Moments of indifference to one’s actions appear in the country-rock break-up-song sendup “The Wire,” where younger sister Alana passingly remarks that:

 “I’m sorry that I did what I did, but it came naturally.”  

And then, moments shaped by the gritty determination to move on without forgetting the emotional cost of giving oneself so openly and wantonly to someone unwilling to reciprocate. No song stands as a better example of the manic resolution to part ways to forge a path forward than the dance-floor-ready, Laura Branigan-inspired title track co-written with fellow post-disco-groove pupil Jessie Ware: 

“You can have my past, I’ll never get that back
I’m moving on, ‘cause those days are gone
Felt like I was walking on a tightrope
Those days are gone, those days are gone
Sometimes I wish I didn’t miss you at all
And now I’m waiting for the day to dawn
Those days are gone.”

There is a measure of spiritual strength derived from the intimate understanding of the past that feels like a reckoning with all that no longer remains.
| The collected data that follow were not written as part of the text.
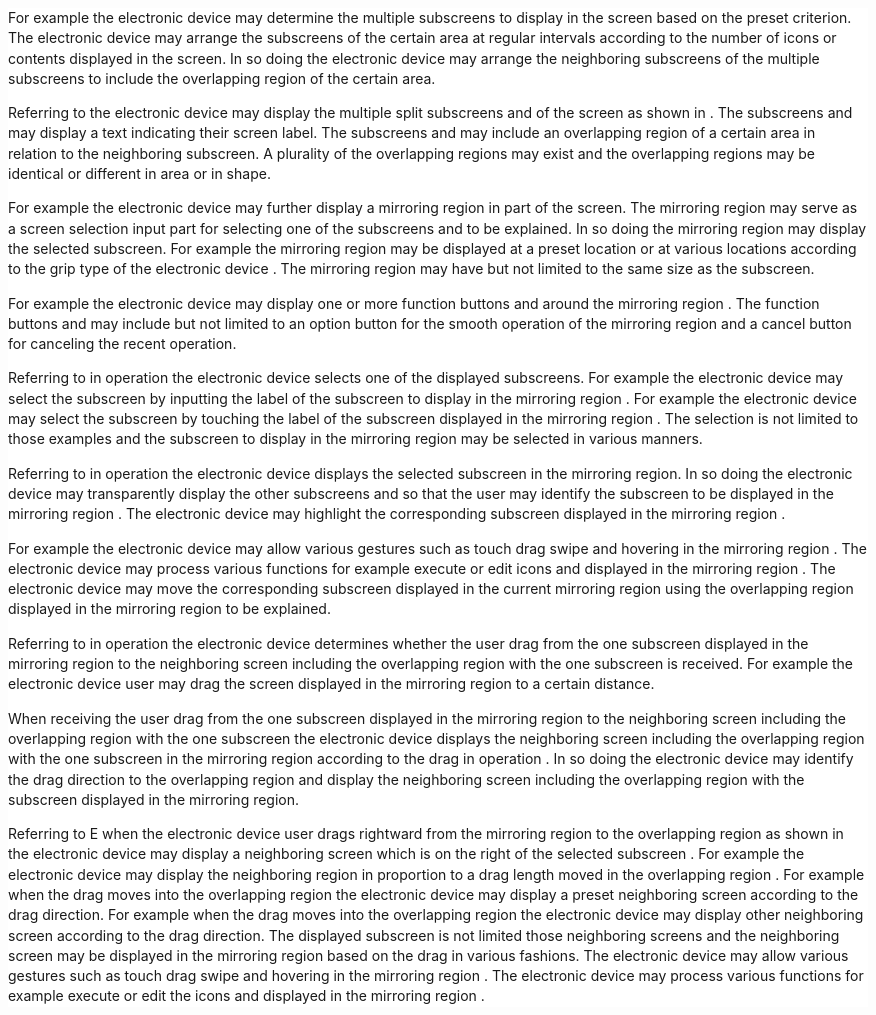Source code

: For example the electronic device may determine the multiple subscreens to display in the screen based on the preset criterion. The electronic device may arrange the subscreens of the certain area at regular intervals according to the number of icons or contents displayed in the screen. In so doing the electronic device may arrange the neighboring subscreens of the multiple subscreens to include the overlapping region of the certain area.

Referring to the electronic device may display the multiple split subscreens and of the screen as shown in . The subscreens and may display a text indicating their screen label. The subscreens and may include an overlapping region of a certain area in relation to the neighboring subscreen. A plurality of the overlapping regions may exist and the overlapping regions may be identical or different in area or in shape.

For example the electronic device may further display a mirroring region in part of the screen. The mirroring region may serve as a screen selection input part for selecting one of the subscreens and to be explained. In so doing the mirroring region may display the selected subscreen. For example the mirroring region may be displayed at a preset location or at various locations according to the grip type of the electronic device . The mirroring region may have but not limited to the same size as the subscreen.

For example the electronic device may display one or more function buttons and around the mirroring region . The function buttons and may include but not limited to an option button for the smooth operation of the mirroring region and a cancel button for canceling the recent operation.

Referring to in operation the electronic device selects one of the displayed subscreens. For example the electronic device may select the subscreen by inputting the label of the subscreen to display in the mirroring region . For example the electronic device may select the subscreen by touching the label of the subscreen displayed in the mirroring region . The selection is not limited to those examples and the subscreen to display in the mirroring region may be selected in various manners.

Referring to in operation the electronic device displays the selected subscreen in the mirroring region. In so doing the electronic device may transparently display the other subscreens and so that the user may identify the subscreen to be displayed in the mirroring region . The electronic device may highlight the corresponding subscreen displayed in the mirroring region .

For example the electronic device may allow various gestures such as touch drag swipe and hovering in the mirroring region . The electronic device may process various functions for example execute or edit icons and displayed in the mirroring region . The electronic device may move the corresponding subscreen displayed in the current mirroring region using the overlapping region displayed in the mirroring region to be explained.

Referring to in operation the electronic device determines whether the user drag from the one subscreen displayed in the mirroring region to the neighboring screen including the overlapping region with the one subscreen is received. For example the electronic device user may drag the screen displayed in the mirroring region to a certain distance.

When receiving the user drag from the one subscreen displayed in the mirroring region to the neighboring screen including the overlapping region with the one subscreen the electronic device displays the neighboring screen including the overlapping region with the one subscreen in the mirroring region according to the drag in operation . In so doing the electronic device may identify the drag direction to the overlapping region and display the neighboring screen including the overlapping region with the subscreen displayed in the mirroring region.

Referring to E when the electronic device user drags rightward from the mirroring region to the overlapping region as shown in the electronic device may display a neighboring screen which is on the right of the selected subscreen . For example the electronic device may display the neighboring region in proportion to a drag length moved in the overlapping region . For example when the drag moves into the overlapping region the electronic device may display a preset neighboring screen according to the drag direction. For example when the drag moves into the overlapping region the electronic device may display other neighboring screen according to the drag direction. The displayed subscreen is not limited those neighboring screens and the neighboring screen may be displayed in the mirroring region based on the drag in various fashions. The electronic device may allow various gestures such as touch drag swipe and hovering in the mirroring region . The electronic device may process various functions for example execute or edit the icons and displayed in the mirroring region .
That this is expressed through a tasteful, engaging, fresh, and optimistic recycling of vintage pop idioms is beyond commendable, reflecting a generational penchant for rummaging through and revisiting the past. This approach has less to do with appropriating past values than highlighting the need for organic and lasting artifacts with which to slow down the perceived obsolescence of a culture, whose once-glossy and sensuous wrappings have, for a long time, been peeling away at the corners. 

Neither a pastiche nor mold-breaking, Days Are Gone, like other albums of its time, remains an apt example of what’s possible when we take the time to reflect on a process as it comes to an end. It highlights the break from the asphyxiating anxiety that washes over us when our present condition looks pale and laughable compared to our lost potential. And it reminds us of the reassuring truth that, though at times necessary, looking back should never stand in as a substitute for moving forward.